Cyberangriffe, Sabotage, Naturereignisse oder Lieferkettenstörungen: Betreiber kritischer Infrastrukturen (KRITIS) stehen vor einer wachsenden Vielfalt an Bedrohungen – und zugleich unter regulatorischem Zeitdruck. „Bis 17. Juli 2026 müssen KRITIS-Betreiber Maßnahmen treffen, um sich gegen Gefahren aller Art abzusichern“, erklärt Markus Weidenauer, Geschäftsführer der SecCon Group. Eine strukturierte Risikobeurteilung nach ISO 31000 bilde dafür einen grundlegenden Ausgangspunkt.

1. Kritische Schutzgüter identifizieren

Zunächst gilt es, unverzichtbare Schutzgüter zu identifizieren. Dazu zählen physische Anlagen ebenso wie Informations- und Betriebstechnik oder personelle Schlüsselressourcen. „Bevor an konkrete Maßnahmen gedacht werden kann, muss definiert sein, was im Betrieb unverzichtbar ist“, betont Weidenauer. Je nach Branche reichen diese kritischen Elemente von Netzknoten in der Energieversorgung bis zu Leitstellenpersonal oder externen Versorgungsabhängigkeiten.

2. Gefährdungen ganzheitlich erfassen

Sind diese Grundlagen geklärt, folgt die ganzheitliche Erfassung möglicher Gefährdungen. Neben technischen Störungen rücken zunehmend Naturereignisse, Insiderbedrohungen oder gezielte Einflussnahme auf Mitarbeitende in den Fokus. „Ziel ist es, ein vollständiges und realistisches Bedrohungsbild – angepasst an Standort, Struktur und Branche – zu schaffen“, so Weidenauer.

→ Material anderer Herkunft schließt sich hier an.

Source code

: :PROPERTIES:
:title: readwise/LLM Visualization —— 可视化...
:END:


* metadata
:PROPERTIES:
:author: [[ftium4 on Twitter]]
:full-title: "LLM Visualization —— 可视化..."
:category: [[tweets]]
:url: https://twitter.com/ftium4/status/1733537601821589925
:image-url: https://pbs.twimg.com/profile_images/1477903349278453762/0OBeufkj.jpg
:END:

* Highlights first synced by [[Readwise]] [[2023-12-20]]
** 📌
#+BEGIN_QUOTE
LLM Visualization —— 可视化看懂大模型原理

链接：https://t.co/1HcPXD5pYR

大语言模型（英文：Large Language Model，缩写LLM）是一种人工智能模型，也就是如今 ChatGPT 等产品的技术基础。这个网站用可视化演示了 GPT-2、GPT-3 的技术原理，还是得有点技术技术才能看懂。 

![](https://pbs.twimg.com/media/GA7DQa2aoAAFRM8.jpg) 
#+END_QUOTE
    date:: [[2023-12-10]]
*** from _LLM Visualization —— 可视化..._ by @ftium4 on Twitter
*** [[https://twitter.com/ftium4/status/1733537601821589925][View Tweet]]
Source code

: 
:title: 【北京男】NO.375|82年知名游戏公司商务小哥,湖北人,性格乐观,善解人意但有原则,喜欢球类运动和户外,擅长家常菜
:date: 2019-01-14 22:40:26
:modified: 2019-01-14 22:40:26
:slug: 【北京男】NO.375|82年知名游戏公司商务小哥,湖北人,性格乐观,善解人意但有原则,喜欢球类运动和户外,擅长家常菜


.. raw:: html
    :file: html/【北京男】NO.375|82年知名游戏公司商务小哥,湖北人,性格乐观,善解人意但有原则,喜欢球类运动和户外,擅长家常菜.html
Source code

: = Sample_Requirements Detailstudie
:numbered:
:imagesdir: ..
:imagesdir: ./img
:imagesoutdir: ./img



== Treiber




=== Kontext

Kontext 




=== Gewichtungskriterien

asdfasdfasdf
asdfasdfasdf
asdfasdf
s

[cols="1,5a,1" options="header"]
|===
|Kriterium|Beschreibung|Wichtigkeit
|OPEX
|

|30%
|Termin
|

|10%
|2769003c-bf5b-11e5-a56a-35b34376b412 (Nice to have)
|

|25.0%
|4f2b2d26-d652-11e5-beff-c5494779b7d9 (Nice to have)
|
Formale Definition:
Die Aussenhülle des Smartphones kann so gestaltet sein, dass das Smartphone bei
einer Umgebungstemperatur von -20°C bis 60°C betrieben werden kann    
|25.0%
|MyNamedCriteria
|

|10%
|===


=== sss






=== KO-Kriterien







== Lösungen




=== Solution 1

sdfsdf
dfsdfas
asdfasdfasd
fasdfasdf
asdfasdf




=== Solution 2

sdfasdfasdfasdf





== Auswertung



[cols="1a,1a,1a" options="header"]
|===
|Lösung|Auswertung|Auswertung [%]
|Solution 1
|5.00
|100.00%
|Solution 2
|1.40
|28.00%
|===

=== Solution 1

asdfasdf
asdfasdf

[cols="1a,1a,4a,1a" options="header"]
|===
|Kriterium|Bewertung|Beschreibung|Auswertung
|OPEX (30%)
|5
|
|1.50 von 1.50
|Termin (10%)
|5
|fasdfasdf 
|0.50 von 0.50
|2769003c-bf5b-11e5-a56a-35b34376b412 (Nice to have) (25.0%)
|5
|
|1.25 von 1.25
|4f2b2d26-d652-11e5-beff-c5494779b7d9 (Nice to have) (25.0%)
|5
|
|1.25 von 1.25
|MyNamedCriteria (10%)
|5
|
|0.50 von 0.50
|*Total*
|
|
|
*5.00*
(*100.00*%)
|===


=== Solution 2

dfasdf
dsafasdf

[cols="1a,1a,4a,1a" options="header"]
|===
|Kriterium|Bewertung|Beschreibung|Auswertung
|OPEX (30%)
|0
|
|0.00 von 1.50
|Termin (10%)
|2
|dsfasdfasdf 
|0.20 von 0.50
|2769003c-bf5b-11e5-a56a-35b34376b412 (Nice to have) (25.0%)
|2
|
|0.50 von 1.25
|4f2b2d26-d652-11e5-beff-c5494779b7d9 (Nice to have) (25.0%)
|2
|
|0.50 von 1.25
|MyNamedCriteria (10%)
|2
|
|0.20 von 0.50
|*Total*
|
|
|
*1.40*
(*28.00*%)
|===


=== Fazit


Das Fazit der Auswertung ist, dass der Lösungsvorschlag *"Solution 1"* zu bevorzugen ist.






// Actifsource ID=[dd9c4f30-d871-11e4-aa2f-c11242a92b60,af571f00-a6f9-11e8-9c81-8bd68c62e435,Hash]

Gerade im Bereich der Informations- und Telekommunikationstechnik spielen Ransomware, Überlastungsangriffe oder Manipulationen von Steuerungssystemen eine zentrale Rolle.

3. Risken bewerten, analysieren und priorisieren

Darauf aufbauend müssen Risiken bewertet und priorisiert werden. Eintrittswahrscheinlichkeit und Schadensausmaß bestimmen, welche Szenarien zuerst adressiert werden. Im Gesundheitswesen kann bereits der Ausfall zentraler Informationssysteme oder medizinischer Technik gravierende Folgen für die Patientenversorgung haben. Eine fundierte Analyse schafft hier die Grundlage für zielgerichtete Entscheidungen.

4. Schutz und Resilienzmaßnahmen ableiten

Erst im nächsten Schritt werden konkrete Schutz- und Resilienzmaßnahmen definiert. Technische Absicherung, organisatorische Notfallstrukturen und Sensibilisierung von Mitarbeitenden greifen dabei ineinander. „Wichtig sind belastbare Krisen- und Notfallpläne mit klaren Entscheidungs- und Eskalationswegen“, unterstreicht Weidenauer. Ebenso relevant bleibt der Schutz von Führungspersonen in besonderen Lagen.

5. Dokumentation, Überprüfung und Aktualisierung

Entscheidend für nachhaltige Sicherheit ist schließlich die kontinuierliche Weiterentwicklung. „Eine Risikobeurteilung ist kein einmaliges Projekt, sondern ein fortlaufender Prozess“, sagt Weidenauer. Dokumentation, regelmäßige Überprüfung und Anpassung an neue Bedrohungen erhöhen dauerhaft Krisenfestigkeit und Handlungsfähigkeit.

Damit wird deutlich: Resilienz entsteht nicht durch Einzelmaßnahmen, sondern durch systematische Analyse, klare Prioritäten und konsequente Umsetzung – ein Ansatz, der angesichts wachsender Risiken zunehmend zur Pflicht wird.